Begin

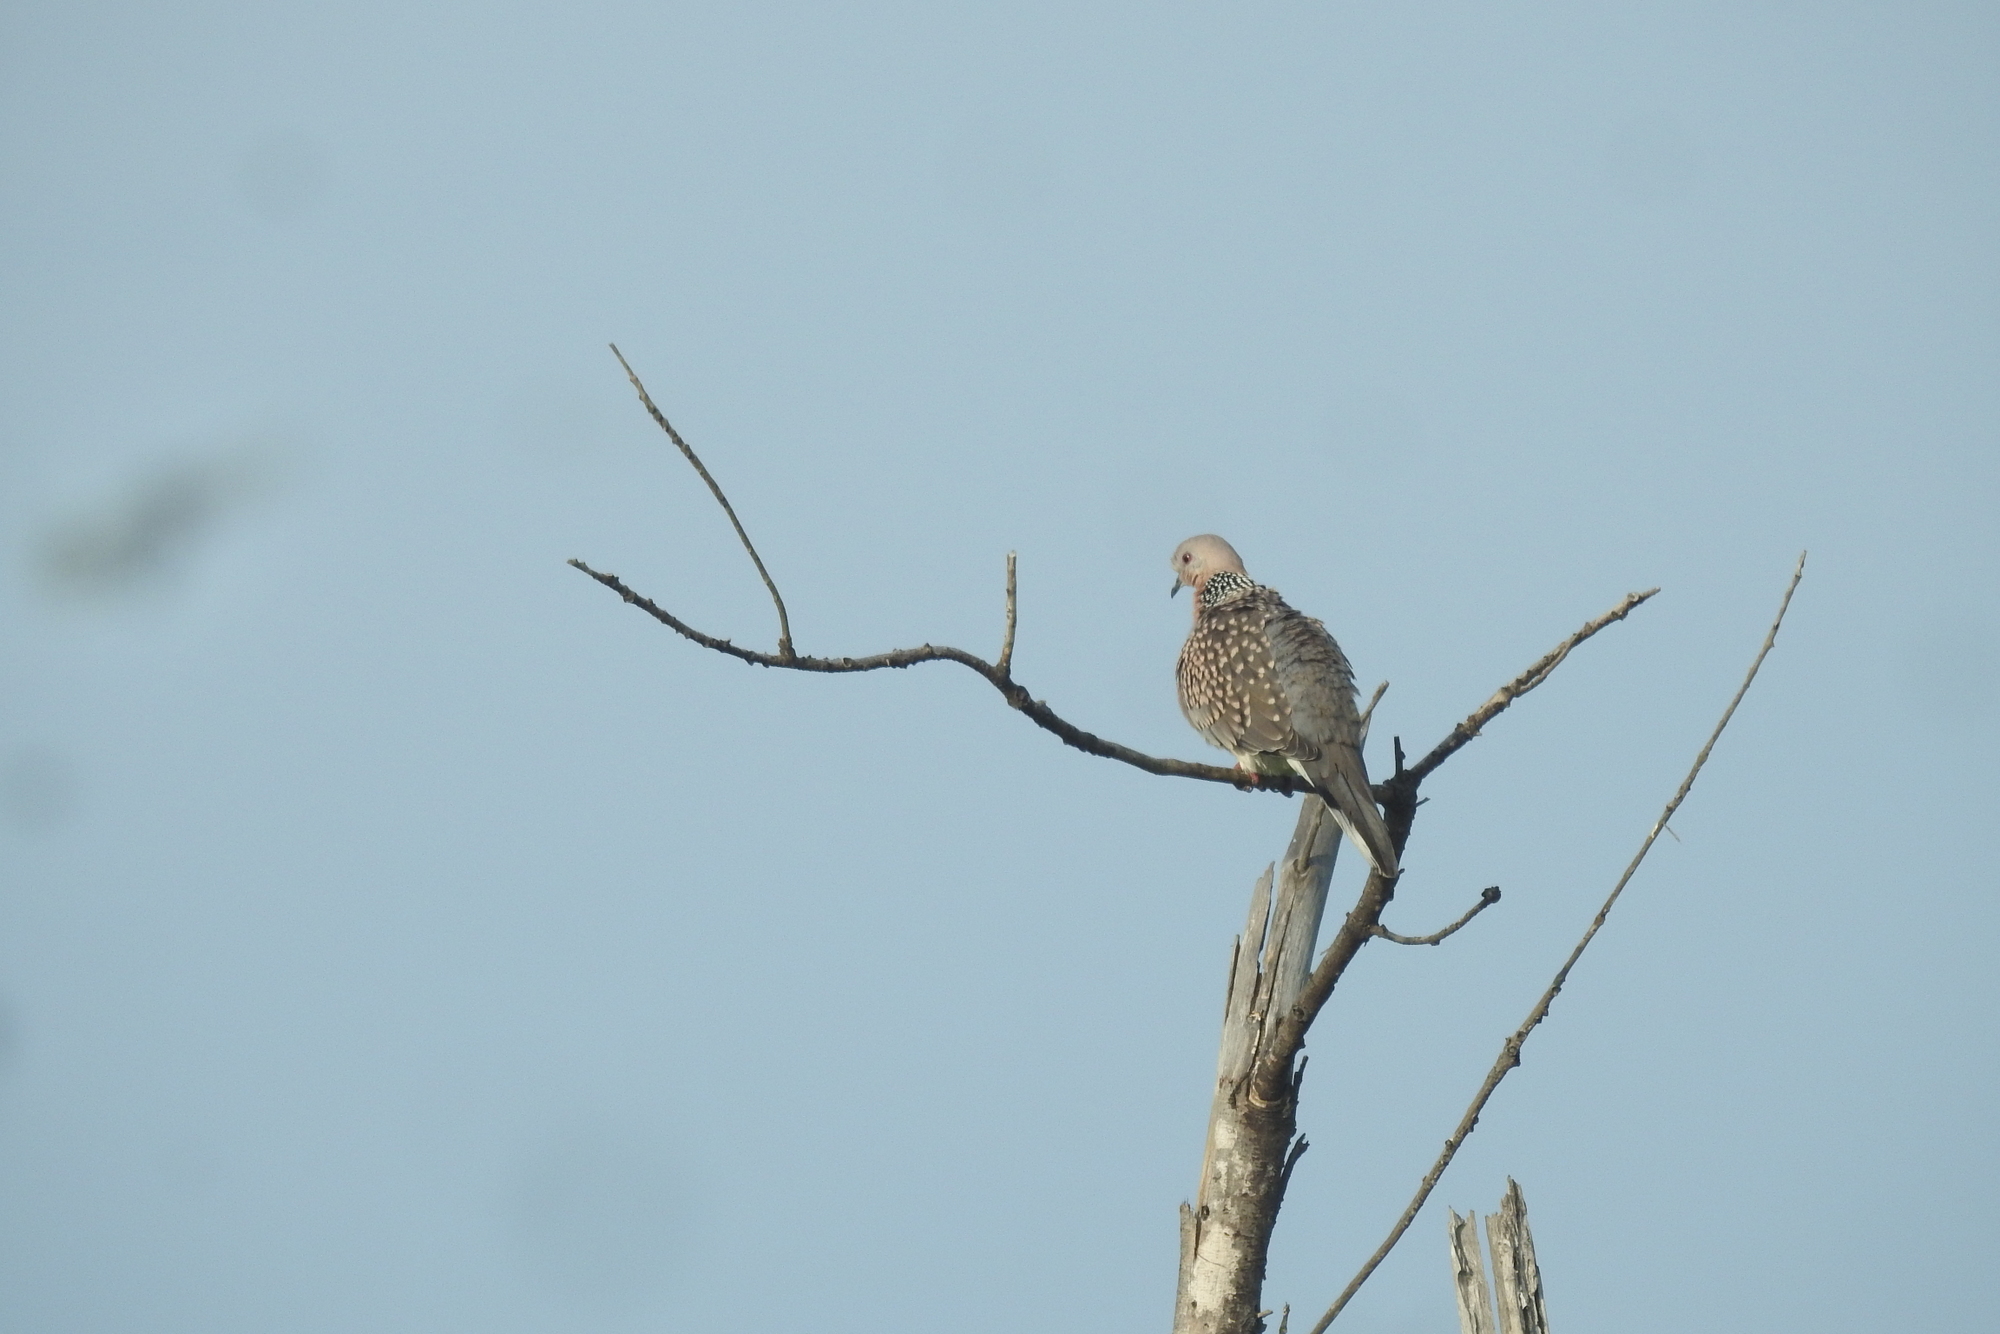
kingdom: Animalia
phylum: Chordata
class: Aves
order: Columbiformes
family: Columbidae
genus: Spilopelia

End
Begin

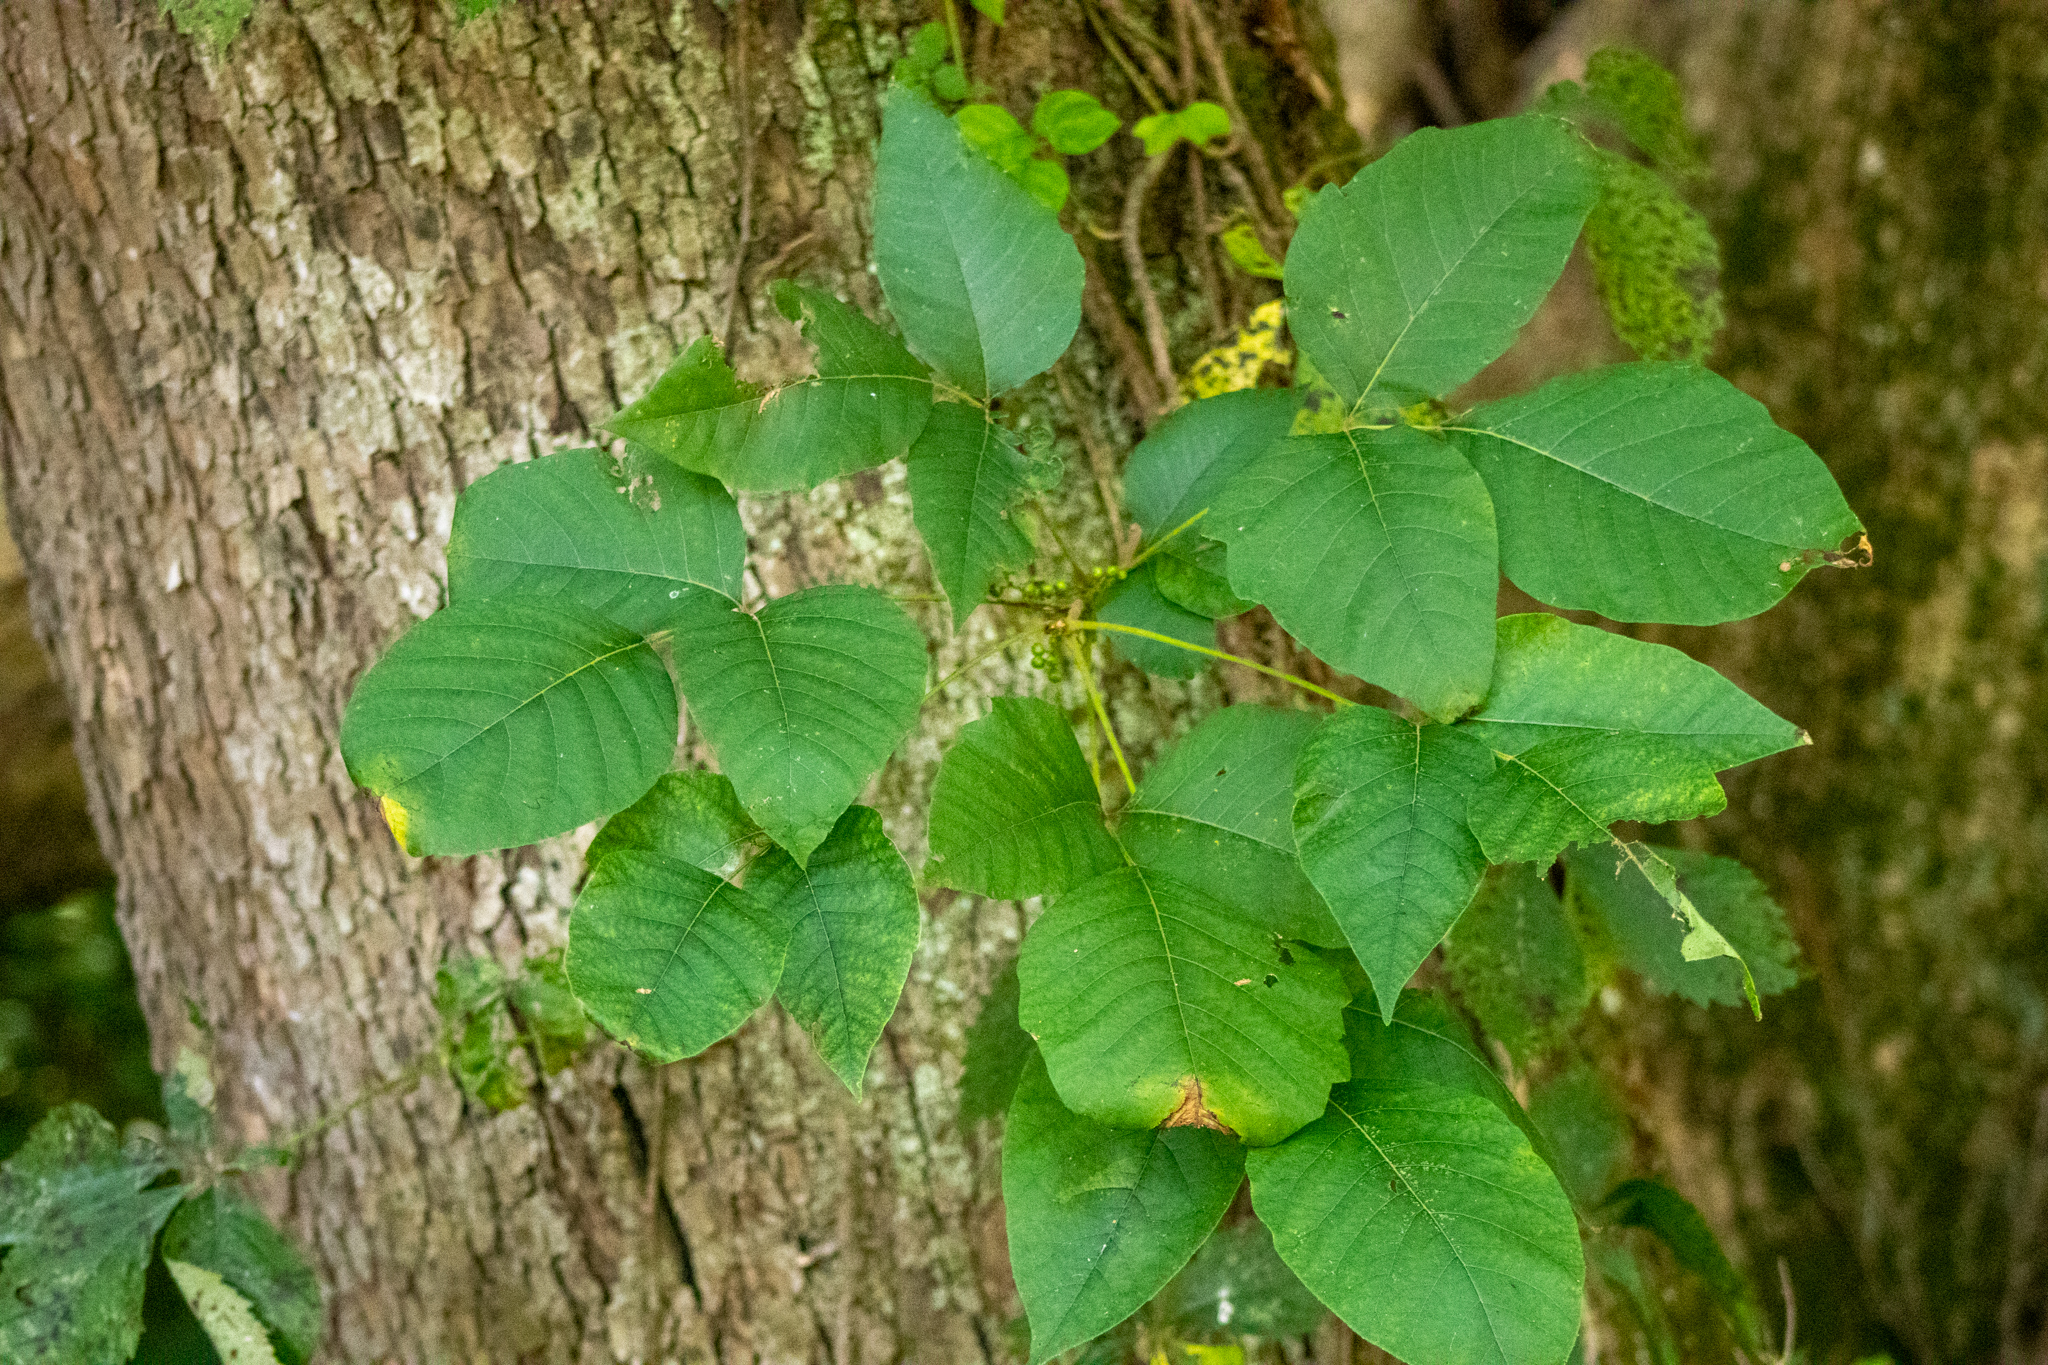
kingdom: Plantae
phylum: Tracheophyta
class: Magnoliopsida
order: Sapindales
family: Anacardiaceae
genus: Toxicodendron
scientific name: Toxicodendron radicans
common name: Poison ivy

End

◆ **DIRECTIONS FOR THIS TASK**
Render the stretch of the listing that starts at the line containing "class: Magnoliopsida" and ends at the line containing "common name: Poison ivy" as a Markdown table with the columns No. and Text. Put each line in its own numbered row and skip blank lines.

◆ **RESULT BELOW**
| No. | Text |
|---|---|
| 1 | class: Magnoliopsida |
| 2 | order: Sapindales |
| 3 | family: Anacardiaceae |
| 4 | genus: Toxicodendron |
| 5 | scientific name: Toxicodendron radicans |
| 6 | common name: Poison ivy |